:: WHAT YOU WILL DO ::
Format each nonblank line of the data below as a row in a Markdown table with the columns Row and Line, numbering the rows in order. Omit the pictures.

(Chart-based quiz items)
*** Block opens ***
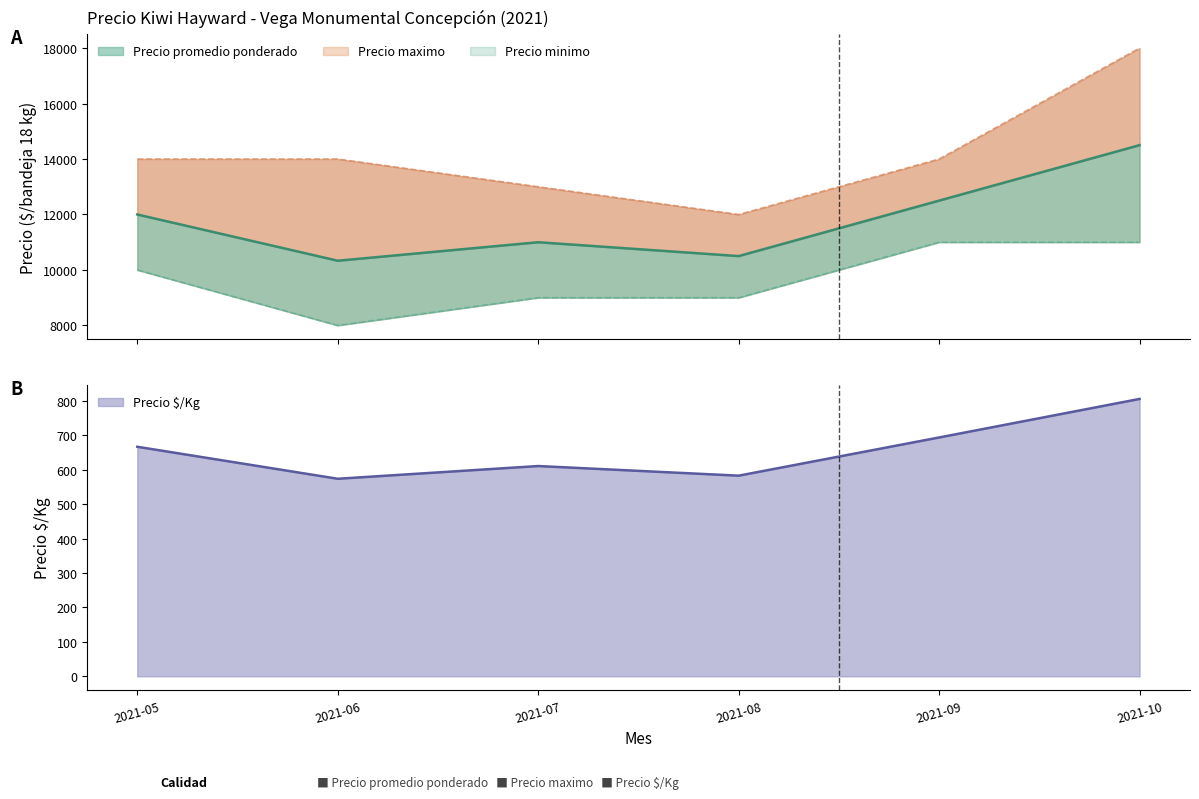

True or false: Precio maximo and Precio $/Kg cross at least once.

False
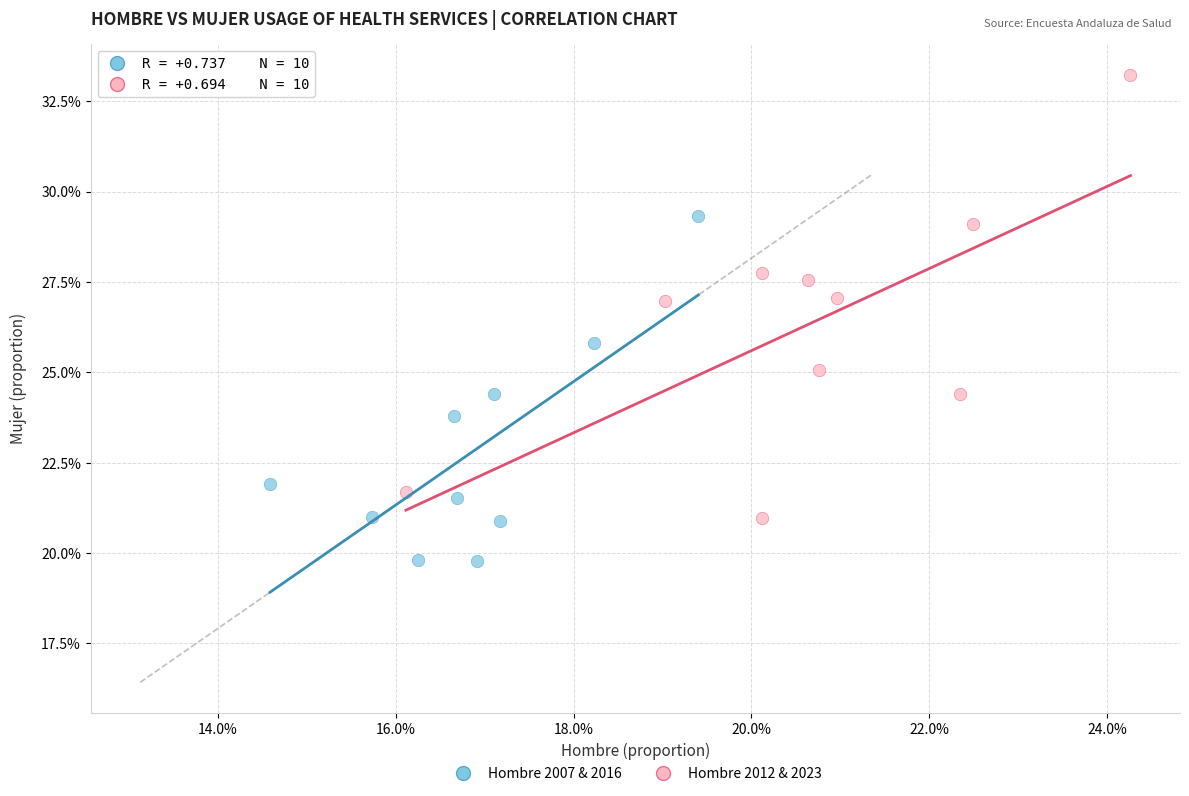

What are all the series names shown in the legend?

Hombre 2007 & 2016, Hombre 2012 & 2023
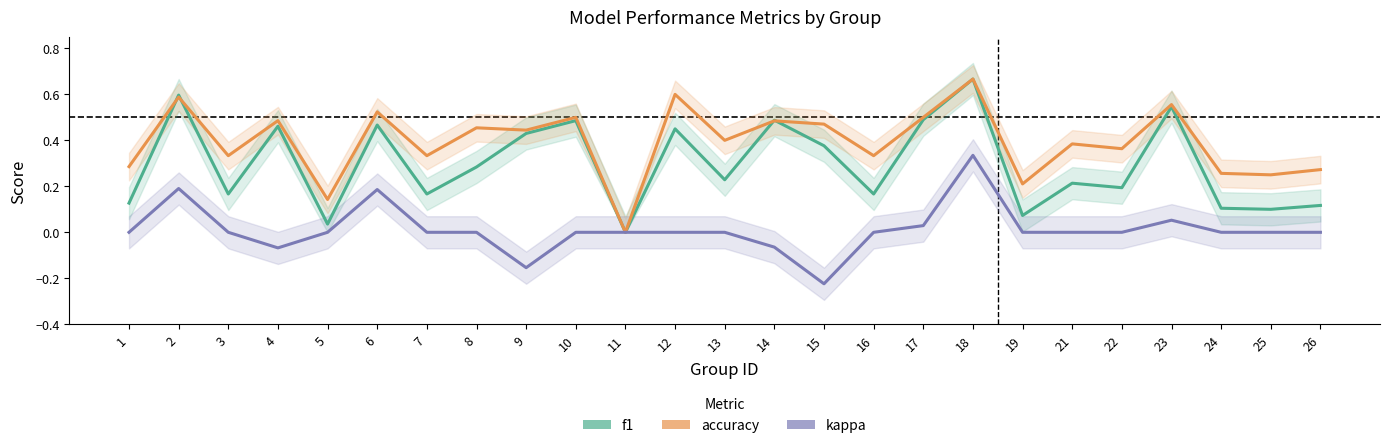

True or false: f1 has a value of 0.4 at 18.

False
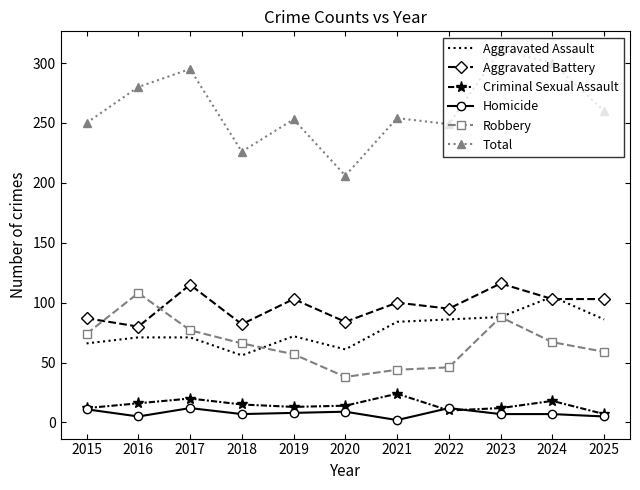

True or false: Aggravated Battery and Robbery cross at least once.

True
*** Block closes ***
:: WORKED SOLUTION ::
| Row | Line |
|---|---|
| 1 | True or false: Precio maximo and Precio $/Kg cross at least once. |
| 2 | False |
| 3 | What are all the series names shown in the legend? |
| 4 | Hombre 2007 & 2016, Hombre 2012 & 2023 |
| 5 | True or false: f1 has a value of 0.4 at 18. |
| 6 | False |
| 7 | True or false: Aggravated Battery and Robbery cross at least once. |
| 8 | True |